TORINO - Non ci sarà un “prima” da difendere e nemmeno un’idea da confermare: ogni giudizio verrà posposto ai primi di giugno, e cioè quando si potranno aggiungere all’equazione gli addendi delle ultime prove stagionali. Alla Juve questa logica - semplice ma comunque impattante, perché toglie valore a gerarchie acquisite per restituirlo alle singole prestazioni - varrà un po’ per tutti. Anche a chi, sulla carta, potrebbe sembrare già con le valige pronte. Ed è proprio in questo spazio che si è rimesso in gioco Emil Holm.
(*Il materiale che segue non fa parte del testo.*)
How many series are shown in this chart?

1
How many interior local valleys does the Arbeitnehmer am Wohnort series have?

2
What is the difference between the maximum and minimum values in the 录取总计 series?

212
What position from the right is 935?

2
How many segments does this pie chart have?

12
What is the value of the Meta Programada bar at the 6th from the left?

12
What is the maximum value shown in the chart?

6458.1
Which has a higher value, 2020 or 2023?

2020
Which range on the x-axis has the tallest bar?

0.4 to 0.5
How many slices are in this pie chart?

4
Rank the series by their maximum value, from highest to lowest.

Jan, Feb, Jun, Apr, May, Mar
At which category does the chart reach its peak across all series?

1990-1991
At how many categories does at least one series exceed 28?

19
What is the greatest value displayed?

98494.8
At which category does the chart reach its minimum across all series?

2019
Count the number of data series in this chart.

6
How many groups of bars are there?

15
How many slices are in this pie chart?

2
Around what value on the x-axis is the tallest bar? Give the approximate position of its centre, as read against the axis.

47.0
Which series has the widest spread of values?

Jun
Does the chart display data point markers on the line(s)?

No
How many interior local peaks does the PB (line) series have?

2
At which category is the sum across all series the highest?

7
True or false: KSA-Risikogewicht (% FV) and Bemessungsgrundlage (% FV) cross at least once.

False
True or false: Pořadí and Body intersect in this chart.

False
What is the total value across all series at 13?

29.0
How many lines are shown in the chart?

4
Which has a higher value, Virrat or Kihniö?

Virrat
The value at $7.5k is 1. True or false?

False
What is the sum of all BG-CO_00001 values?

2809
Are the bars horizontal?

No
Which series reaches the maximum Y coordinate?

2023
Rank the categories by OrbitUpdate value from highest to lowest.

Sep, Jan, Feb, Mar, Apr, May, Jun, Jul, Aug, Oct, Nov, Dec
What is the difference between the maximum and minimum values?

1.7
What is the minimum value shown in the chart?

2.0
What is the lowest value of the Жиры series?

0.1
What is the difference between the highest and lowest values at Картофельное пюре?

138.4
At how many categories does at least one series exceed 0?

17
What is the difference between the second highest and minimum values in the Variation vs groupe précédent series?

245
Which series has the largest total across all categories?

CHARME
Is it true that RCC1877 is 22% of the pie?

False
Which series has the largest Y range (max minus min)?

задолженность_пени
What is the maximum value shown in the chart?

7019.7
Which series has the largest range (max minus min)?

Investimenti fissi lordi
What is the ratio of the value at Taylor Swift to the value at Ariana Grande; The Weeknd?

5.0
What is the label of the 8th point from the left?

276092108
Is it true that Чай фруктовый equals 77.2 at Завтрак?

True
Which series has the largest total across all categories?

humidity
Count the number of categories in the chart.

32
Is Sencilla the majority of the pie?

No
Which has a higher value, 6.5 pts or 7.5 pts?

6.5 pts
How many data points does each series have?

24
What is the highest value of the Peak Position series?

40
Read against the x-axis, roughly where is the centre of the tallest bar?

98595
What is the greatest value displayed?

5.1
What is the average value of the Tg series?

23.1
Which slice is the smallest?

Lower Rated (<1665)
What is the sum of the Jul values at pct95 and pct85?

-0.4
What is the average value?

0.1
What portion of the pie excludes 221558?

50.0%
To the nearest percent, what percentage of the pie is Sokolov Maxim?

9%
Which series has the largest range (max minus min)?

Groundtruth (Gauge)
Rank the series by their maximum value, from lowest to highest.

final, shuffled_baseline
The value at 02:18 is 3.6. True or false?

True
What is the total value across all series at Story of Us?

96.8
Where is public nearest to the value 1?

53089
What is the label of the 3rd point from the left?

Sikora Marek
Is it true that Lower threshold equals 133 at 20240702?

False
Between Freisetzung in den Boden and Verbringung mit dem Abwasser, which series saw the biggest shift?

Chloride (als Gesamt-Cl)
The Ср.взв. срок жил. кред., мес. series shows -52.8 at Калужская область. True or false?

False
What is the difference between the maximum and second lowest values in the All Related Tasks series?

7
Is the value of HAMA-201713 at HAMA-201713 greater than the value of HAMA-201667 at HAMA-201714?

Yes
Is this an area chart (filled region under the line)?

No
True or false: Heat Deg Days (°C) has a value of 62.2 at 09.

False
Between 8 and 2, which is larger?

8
L’ultima “spallettata” per sopperire alle assenze di McKennie e Vlahovic: Lucio, contro l’Atalanta, ha infatti preferito l’esterno svedese a Koopmeiners, lanciandolo dal primo sulla corsia di destra.
Nessuna sorpresa
Un bell’esame per Holm se si considera il peso specifico della gara in questione - cruciale in ottica quarto posto - oltre al fatto che fosse appena rientrato da un lungo stop per la lesione muscolare al soleo. E pure un bell’attestato di stima da parte di Spalletti, tutto fuorché incline a “regalare” occasioni a chi non se le merita col lavoro quotidiano. Motivo per cui, in realtà, non c’è da sorprendersi troppo di fronte alla prestazione bergamasca di Holm, straripante in ambedue le fasi di gioco, come dimostra l’assist - per quanto fortuito - per il gol decisivo di Boga, e il dato sui duelli vinti in fase di non possesso: 8 su 8, tra cui quella spallata rifilata a Kolasinac (non proprio un fuscello) nell’area di rigore nerazzurra. In mezzo una serie di sgambate propositive interessanti che hanno aiutato la squadra di Lucio a uscire dalla pressione avversaria e farsi vedere dalle parti di Carnesecchi.